Consider a classical algorithm for the counting problem which samples uniformly and independently $k$ times from the search space, and let $X1, \dots, X_k$ be the results of the oracle calls, that is, $X_j = 1$ if the $j$th oracle call revealed a solution to the problem, and $X_j = 0$ if the $j$th oracle call did not reveal a solution to the problem. This algorithm returns the estimate $S \equiv N \times \sum_j X_j/k$ for the number of solutions to the search problem. Show that the standard deviation in $S$ is $\bigtriangleup S = \sqrt{ M(N − M)/k }$.

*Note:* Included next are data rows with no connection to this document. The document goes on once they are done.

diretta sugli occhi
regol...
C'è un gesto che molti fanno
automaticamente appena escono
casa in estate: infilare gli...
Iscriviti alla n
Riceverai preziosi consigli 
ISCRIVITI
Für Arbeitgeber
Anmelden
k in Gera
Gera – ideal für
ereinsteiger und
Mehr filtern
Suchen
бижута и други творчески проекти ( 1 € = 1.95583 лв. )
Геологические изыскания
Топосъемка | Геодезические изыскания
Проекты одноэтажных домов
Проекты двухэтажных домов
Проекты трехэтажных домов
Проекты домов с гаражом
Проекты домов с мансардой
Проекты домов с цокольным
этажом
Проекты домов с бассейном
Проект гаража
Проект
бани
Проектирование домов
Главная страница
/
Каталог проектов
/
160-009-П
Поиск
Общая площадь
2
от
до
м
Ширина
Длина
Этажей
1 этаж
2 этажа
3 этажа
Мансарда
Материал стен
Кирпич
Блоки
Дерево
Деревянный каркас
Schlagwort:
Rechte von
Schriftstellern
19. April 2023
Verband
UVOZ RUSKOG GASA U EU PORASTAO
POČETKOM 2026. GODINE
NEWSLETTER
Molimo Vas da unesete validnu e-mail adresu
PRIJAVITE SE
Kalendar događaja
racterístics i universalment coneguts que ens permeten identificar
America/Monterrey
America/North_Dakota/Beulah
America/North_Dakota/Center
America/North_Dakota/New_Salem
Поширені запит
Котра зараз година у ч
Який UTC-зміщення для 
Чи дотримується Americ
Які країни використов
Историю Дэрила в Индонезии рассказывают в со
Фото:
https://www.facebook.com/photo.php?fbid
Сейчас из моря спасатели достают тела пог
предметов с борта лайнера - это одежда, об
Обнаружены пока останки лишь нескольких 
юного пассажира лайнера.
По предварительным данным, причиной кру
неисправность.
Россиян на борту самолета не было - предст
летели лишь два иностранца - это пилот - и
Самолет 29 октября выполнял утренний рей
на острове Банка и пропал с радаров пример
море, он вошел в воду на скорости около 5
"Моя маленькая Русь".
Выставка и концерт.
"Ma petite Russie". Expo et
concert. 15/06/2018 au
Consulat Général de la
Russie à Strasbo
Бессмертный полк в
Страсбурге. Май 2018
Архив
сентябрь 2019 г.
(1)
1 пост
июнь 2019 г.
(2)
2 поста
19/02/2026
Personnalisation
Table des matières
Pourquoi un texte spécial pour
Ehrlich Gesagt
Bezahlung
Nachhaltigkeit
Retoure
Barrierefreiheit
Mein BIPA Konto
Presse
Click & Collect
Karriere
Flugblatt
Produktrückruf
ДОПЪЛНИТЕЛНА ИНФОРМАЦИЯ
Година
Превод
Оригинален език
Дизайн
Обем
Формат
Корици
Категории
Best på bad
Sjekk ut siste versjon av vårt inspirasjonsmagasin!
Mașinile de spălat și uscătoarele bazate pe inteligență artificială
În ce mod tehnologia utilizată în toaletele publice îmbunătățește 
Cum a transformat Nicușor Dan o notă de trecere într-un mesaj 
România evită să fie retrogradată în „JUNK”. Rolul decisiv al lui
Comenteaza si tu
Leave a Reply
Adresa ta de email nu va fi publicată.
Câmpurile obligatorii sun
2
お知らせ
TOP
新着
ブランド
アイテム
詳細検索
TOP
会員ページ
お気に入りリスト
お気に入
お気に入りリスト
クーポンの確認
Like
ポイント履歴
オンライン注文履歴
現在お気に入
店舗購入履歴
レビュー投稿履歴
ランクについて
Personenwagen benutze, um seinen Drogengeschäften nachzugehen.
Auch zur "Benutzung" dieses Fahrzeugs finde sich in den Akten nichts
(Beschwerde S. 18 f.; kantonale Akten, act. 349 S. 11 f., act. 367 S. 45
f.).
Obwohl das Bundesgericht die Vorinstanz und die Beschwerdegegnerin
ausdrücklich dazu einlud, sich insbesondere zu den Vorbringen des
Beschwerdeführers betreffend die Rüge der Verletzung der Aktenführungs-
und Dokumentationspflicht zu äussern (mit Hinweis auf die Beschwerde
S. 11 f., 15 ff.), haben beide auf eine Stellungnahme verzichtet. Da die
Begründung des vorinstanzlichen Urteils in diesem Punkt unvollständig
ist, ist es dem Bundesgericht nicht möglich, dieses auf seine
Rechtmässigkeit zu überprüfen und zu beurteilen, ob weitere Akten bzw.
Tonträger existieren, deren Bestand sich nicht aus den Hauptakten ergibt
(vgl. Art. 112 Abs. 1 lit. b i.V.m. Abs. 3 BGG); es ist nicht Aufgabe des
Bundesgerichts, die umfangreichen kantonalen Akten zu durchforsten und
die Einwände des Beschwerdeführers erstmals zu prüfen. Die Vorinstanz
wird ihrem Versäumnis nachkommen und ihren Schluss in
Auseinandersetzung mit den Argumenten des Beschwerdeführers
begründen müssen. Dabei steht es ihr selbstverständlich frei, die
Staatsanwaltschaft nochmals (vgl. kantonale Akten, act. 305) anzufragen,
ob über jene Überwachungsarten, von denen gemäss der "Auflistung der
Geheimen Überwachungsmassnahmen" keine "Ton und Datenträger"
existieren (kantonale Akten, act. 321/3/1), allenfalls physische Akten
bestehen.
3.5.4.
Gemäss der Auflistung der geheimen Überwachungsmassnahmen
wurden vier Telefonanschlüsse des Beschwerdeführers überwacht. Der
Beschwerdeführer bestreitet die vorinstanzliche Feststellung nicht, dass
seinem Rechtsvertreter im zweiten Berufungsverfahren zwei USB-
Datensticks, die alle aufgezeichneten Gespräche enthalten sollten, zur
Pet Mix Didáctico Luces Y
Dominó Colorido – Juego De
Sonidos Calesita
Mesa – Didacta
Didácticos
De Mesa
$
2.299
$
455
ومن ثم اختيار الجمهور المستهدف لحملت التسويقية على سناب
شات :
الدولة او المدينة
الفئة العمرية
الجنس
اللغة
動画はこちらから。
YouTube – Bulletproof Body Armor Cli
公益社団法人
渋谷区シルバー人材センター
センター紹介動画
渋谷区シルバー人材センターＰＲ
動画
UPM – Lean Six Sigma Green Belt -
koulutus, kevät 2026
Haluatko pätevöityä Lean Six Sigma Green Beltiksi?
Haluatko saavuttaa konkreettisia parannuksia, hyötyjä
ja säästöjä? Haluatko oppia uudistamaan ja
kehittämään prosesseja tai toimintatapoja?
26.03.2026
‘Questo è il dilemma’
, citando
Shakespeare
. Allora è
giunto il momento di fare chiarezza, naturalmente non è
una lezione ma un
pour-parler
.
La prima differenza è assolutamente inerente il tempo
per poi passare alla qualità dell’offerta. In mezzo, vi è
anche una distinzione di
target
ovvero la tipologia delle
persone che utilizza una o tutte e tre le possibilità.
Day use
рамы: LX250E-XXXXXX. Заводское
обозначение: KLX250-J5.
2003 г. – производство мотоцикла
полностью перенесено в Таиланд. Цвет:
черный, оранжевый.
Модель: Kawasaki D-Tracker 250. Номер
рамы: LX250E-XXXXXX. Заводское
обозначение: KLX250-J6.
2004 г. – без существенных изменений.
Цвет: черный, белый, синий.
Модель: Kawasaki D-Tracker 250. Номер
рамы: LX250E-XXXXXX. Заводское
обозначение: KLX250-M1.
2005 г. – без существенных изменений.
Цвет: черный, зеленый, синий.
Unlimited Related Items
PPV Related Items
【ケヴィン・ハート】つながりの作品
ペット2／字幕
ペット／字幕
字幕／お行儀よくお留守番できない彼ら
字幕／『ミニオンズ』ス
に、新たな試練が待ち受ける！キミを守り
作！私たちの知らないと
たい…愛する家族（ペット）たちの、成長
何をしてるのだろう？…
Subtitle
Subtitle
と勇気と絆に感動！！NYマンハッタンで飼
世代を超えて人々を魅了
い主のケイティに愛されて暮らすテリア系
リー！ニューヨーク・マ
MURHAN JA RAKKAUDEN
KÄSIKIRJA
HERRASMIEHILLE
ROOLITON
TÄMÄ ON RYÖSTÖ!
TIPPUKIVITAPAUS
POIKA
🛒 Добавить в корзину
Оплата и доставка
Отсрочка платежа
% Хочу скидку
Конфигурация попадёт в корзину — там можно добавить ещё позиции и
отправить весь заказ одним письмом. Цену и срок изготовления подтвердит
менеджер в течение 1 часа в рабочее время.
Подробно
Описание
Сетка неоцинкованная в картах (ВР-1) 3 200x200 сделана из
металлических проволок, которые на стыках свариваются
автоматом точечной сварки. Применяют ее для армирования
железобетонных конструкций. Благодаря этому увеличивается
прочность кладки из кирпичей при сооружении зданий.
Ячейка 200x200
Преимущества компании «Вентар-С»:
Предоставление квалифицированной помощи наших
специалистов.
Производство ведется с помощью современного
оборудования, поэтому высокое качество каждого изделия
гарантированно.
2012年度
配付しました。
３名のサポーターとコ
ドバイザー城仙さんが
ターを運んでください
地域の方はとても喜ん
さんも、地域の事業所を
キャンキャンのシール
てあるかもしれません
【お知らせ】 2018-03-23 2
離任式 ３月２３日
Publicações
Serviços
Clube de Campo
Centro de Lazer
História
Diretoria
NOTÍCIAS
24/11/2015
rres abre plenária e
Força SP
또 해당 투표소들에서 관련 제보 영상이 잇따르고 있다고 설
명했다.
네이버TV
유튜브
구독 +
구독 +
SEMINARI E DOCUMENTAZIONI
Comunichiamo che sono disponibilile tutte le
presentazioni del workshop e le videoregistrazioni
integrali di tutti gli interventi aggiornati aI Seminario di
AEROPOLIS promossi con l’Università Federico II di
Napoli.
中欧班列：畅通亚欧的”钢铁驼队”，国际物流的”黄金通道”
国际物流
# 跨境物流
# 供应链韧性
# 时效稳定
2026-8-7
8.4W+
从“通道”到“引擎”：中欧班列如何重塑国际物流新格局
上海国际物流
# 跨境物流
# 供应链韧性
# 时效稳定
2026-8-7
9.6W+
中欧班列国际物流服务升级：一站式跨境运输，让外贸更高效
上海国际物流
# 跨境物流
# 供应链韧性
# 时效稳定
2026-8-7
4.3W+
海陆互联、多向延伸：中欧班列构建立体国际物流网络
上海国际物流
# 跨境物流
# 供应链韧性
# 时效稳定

The question goes on but I'm already stuck here. To get to the standard deviation first I'm trying to calculate the variance via:

$$ \Var(S) = \expectation{S^2} - \expectation{S}^2 \tag1\label1 $$ $$ \expectation{S} = N \times \sum_j \expectation{X_j}/k = \frac{N}{k} \sum_{j=1}^k \frac{M}{N} = M \tag2\label2 $$

Therefore $S$ is an unbiased estimator of M.


$$ \expectation{S}^2 = \expectation{\left( N \times \sum_j X_j/k \right)^2} = \frac{N^2}{k^2} \expectation{\left( \sum_j X_j \right)^2} = \frac{N^2}{k^2} \sum_{i=1}^k \sum_{j=1}^k \expectation{X_i X_j} \tag3\label3 $$

To calculate $\expectation{X_i X_j}$ we need to consider 2 cases:

  1. $i=j \implies \expectation{X_i X_i}=P(X_i=1)=M/N \tag4\label4$
  2. $i \neq j \implies \expectation{X_i X_j}=P(X_i=1, X_j=1)=\frac{M}{N} \frac{M-1}{N-1} \tag5\label5$

Case 1 happens $k$ times, therefore case 2 must happen $k^2-k$ times. So we have:

$$ \expectation{S}^2 = \frac{N^2}{k^2} \left( k \frac{M}{N} + (k^2 - k) \frac{M}{N} \frac{M-1}{N-1} \right) \tag6\label6 $$

Putting \eqref{2} and \eqref{6} together, after some tedious algebra I got:

$$ \Var(S) = \frac{M}{k} \frac{(N-M)(N-k)}{N-1} \tag7\label7 $$

If $k \ll N$, then \eqref{7} is close to what is stated in the original question but is not exactly it. Can anyone spot where I made the blunder?


1 Answer 1


Since the classical algorithm samples "uniformly and independently $𝑘$ times from the search space", equation $(5)$ should be, $P(X_i=1, X_j=1)= P(X_i=1)P(X_j=1)=\frac{M^2}{N^2}$ instead. If you substitute $(5)$ with this, you would arrive at the book's standard deviation.